__WORK ORDER__.
For every row below, format its text as a JSON list of strings, one string per line, and leave out any blank lines.

__GIVEN ENTRIES__.
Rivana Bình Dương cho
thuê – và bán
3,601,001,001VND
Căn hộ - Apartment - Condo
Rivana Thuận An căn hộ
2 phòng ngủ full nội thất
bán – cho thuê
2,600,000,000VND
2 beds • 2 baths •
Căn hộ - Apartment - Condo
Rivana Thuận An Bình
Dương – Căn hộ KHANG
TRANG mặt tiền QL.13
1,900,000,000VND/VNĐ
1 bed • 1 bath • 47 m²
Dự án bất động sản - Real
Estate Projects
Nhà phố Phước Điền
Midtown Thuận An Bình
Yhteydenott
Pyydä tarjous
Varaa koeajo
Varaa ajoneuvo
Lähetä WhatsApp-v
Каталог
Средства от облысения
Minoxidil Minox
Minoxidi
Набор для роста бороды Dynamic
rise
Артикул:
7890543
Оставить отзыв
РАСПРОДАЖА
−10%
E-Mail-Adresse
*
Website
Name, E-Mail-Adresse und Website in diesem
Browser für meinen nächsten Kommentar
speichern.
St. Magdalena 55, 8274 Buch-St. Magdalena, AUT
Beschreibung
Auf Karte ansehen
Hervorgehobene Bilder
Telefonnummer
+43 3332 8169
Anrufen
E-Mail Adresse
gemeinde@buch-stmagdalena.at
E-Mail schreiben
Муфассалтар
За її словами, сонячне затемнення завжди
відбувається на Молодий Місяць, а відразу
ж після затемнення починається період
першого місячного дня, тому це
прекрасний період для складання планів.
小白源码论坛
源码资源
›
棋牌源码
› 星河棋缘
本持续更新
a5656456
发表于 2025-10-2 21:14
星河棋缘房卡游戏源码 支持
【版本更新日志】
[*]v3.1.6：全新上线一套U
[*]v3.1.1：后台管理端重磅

__WRITTEN SOLUTION__.
[
  "Rivana Bình Dương cho",
  "thuê – và bán",
  "3,601,001,001VND",
  "Căn hộ - Apartment - Condo",
  "Rivana Thuận An căn hộ",
  "2 phòng ngủ full nội thất",
  "bán – cho thuê",
  "2,600,000,000VND",
  "2 beds • 2 baths •",
  "Căn hộ - Apartment - Condo",
  "Rivana Thuận An Bình",
  "Dương – Căn hộ KHANG",
  "TRANG mặt tiền QL.13",
  "1,900,000,000VND/VNĐ",
  "1 bed • 1 bath • 47 m²",
  "Dự án bất động sản - Real",
  "Estate Projects",
  "Nhà phố Phước Điền",
  "Midtown Thuận An Bình",
  "Yhteydenott",
  "Pyydä tarjous",
  "Varaa koeajo",
  "Varaa ajoneuvo",
  "Lähetä WhatsApp-v",
  "Каталог",
  "Средства от облысения",
  "Minoxidil Minox",
  "Minoxidi",
  "Набор для роста бороды Dynamic",
  "rise",
  "Артикул:",
  "7890543",
  "Оставить отзыв",
  "РАСПРОДАЖА",
  "−10%",
  "E-Mail-Adresse",
  "*",
  "Website",
  "Name, E-Mail-Adresse und Website in diesem",
  "Browser für meinen nächsten Kommentar",
  "speichern.",
  "St. Magdalena 55, 8274 Buch-St. Magdalena, AUT",
  "Beschreibung",
  "Auf Karte ansehen",
  "Hervorgehobene Bilder",
  "Telefonnummer",
  "+43 3332 8169",
  "Anrufen",
  "E-Mail Adresse",
  "gemeinde@buch-stmagdalena.at",
  "E-Mail schreiben",
  "Муфассалтар",
  "За її словами, сонячне затемнення завжди",
  "відбувається на Молодий Місяць, а відразу",
  "ж після затемнення починається період",
  "першого місячного дня, тому це",
  "прекрасний період для складання планів.",
  "小白源码论坛",
  "源码资源",
  "›",
  "棋牌源码",
  "› 星河棋缘",
  "本持续更新",
  "a5656456",
  "发表于 2025-10-2 21:14",
  "星河棋缘房卡游戏源码 支持",
  "【版本更新日志】",
  "[*]v3.1.6：全新上线一套U",
  "[*]v3.1.1：后台管理端重磅"
]